◆ **Collected data**
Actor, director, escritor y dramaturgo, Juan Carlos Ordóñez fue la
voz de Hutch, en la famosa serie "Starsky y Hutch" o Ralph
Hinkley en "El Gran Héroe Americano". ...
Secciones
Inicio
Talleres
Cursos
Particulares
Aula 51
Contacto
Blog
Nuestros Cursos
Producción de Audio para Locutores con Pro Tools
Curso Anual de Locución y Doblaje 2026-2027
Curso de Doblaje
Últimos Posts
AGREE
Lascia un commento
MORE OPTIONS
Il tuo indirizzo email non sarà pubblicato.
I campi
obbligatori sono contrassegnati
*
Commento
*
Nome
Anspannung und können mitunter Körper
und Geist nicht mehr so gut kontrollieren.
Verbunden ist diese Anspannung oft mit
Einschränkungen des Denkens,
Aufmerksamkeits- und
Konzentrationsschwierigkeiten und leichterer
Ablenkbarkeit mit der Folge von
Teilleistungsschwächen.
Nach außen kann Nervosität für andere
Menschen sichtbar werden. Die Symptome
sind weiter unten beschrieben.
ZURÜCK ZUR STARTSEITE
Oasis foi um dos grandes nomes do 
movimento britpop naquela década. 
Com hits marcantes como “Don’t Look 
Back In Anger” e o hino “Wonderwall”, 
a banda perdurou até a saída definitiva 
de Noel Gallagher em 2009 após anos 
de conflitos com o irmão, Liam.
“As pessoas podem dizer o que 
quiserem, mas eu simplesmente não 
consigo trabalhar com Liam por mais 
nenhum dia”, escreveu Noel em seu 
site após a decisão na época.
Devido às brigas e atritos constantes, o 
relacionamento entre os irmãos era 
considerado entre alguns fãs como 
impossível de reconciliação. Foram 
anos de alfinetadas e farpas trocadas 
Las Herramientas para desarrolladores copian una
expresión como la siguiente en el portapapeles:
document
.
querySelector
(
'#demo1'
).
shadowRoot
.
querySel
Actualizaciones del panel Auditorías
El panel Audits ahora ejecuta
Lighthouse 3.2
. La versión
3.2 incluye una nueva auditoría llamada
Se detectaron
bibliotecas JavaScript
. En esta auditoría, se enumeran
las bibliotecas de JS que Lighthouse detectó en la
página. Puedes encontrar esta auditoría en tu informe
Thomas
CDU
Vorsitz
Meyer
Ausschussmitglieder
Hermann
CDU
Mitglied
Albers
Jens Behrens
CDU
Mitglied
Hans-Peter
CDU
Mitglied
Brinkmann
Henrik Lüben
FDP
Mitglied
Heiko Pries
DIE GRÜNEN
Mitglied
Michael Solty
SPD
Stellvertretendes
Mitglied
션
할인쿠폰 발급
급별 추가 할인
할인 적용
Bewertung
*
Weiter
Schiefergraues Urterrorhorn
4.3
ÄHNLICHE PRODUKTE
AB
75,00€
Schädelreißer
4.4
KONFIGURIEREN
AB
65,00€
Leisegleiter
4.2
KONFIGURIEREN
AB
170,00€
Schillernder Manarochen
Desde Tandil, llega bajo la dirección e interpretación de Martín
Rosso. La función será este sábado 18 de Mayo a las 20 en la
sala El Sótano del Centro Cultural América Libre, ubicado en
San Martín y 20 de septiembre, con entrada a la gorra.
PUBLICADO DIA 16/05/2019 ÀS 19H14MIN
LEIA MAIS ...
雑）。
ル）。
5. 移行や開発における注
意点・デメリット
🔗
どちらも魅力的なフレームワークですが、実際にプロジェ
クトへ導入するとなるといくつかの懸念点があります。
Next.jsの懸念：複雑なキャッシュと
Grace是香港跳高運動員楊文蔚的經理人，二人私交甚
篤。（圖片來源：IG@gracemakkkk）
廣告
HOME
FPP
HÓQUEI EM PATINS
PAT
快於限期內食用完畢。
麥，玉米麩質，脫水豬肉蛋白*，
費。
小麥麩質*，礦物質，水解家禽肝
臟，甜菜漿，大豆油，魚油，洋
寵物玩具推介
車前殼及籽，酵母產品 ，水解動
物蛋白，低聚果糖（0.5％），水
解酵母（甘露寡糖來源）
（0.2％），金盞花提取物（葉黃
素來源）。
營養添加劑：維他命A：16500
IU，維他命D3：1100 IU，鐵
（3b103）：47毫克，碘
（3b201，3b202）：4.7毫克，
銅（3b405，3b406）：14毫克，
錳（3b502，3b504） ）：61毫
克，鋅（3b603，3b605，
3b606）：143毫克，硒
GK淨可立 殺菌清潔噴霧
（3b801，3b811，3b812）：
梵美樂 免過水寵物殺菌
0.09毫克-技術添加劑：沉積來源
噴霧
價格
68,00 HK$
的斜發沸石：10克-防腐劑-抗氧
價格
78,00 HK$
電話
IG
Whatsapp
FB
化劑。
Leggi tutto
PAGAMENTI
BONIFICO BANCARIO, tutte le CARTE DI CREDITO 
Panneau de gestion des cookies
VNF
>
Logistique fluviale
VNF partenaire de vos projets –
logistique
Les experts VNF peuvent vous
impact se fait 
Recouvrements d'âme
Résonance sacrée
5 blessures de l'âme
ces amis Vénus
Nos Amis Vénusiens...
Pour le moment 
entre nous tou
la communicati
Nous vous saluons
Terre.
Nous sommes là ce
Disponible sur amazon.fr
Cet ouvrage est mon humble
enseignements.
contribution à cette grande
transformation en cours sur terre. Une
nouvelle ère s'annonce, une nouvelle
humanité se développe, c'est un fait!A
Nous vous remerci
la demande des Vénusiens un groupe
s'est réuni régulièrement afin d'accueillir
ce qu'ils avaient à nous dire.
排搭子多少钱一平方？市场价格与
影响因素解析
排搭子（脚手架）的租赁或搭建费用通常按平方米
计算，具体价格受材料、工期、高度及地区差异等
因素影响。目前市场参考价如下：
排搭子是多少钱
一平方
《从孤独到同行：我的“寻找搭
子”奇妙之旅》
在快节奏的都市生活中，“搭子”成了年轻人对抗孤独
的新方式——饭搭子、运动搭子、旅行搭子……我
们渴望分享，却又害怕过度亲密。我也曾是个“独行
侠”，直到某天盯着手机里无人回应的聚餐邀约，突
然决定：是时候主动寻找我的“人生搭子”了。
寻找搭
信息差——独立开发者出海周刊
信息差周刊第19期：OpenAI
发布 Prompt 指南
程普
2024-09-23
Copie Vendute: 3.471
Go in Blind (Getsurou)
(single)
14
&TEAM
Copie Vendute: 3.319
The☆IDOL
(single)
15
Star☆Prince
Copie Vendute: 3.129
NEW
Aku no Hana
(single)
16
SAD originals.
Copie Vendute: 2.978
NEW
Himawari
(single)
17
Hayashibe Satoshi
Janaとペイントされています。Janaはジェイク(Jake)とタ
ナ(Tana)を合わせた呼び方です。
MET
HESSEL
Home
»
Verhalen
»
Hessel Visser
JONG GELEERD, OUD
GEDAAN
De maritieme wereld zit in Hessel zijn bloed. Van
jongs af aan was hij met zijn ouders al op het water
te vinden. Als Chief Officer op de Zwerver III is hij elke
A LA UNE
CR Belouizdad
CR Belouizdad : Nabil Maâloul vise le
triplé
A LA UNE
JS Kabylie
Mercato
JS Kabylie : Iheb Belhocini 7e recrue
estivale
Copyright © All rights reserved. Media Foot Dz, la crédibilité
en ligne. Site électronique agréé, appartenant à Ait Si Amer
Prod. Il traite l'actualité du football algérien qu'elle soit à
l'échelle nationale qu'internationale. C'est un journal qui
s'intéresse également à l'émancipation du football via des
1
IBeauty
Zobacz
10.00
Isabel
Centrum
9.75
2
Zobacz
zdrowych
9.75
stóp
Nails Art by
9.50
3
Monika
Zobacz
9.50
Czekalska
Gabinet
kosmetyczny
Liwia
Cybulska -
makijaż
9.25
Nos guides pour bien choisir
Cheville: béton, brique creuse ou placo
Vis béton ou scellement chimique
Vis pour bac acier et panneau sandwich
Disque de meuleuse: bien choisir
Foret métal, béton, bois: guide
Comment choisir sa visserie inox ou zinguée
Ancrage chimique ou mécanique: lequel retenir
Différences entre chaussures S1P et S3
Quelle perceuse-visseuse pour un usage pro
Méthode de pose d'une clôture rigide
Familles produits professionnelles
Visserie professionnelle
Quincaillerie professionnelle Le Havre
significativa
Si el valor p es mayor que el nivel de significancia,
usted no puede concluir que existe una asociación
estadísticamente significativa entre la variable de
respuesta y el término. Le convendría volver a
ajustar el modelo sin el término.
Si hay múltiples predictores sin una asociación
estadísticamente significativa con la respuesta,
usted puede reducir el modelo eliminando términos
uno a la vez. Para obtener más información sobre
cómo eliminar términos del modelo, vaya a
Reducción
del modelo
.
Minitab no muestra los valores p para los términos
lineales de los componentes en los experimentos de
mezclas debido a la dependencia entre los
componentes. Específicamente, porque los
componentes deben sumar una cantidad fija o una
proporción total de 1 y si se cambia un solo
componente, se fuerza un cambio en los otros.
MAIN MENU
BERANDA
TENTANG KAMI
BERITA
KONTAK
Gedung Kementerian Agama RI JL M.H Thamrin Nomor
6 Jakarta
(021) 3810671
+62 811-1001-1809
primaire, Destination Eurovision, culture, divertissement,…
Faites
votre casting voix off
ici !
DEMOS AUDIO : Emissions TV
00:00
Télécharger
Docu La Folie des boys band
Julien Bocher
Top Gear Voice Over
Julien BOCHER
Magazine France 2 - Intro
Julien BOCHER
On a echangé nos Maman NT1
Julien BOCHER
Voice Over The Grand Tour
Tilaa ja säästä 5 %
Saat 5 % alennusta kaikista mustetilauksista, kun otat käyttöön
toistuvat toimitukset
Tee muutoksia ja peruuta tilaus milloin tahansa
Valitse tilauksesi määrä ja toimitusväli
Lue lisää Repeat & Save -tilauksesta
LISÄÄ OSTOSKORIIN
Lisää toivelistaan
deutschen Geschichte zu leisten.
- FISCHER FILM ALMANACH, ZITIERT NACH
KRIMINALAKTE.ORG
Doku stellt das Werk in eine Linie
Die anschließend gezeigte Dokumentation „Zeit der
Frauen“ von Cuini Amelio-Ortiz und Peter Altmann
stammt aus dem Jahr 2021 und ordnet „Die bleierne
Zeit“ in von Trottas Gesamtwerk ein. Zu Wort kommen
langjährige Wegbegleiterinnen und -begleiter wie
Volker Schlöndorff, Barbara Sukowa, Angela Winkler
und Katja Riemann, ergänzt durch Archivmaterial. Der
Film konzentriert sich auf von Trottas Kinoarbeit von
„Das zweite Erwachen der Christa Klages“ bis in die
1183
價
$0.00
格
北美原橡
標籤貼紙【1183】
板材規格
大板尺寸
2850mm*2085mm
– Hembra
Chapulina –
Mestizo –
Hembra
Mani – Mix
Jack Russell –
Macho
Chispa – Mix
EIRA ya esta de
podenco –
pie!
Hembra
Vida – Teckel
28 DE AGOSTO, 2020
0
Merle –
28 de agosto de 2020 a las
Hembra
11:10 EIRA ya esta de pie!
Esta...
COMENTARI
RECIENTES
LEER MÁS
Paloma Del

◆ **YOUR GOAL**
Duplicate the lines of the data starting at its first line and ending at the line that contains "MORE OPTIONS", including both of those lines.

◆ **EXERCISE RESULT**
Actor, director, escritor y dramaturgo, Juan Carlos Ordóñez fue la
voz de Hutch, en la famosa serie "Starsky y Hutch" o Ralph
Hinkley en "El Gran Héroe Americano". ...
Secciones
Inicio
Talleres
Cursos
Particulares
Aula 51
Contacto
Blog
Nuestros Cursos
Producción de Audio para Locutores con Pro Tools
Curso Anual de Locución y Doblaje 2026-2027
Curso de Doblaje
Últimos Posts
AGREE
Lascia un commento
MORE OPTIONS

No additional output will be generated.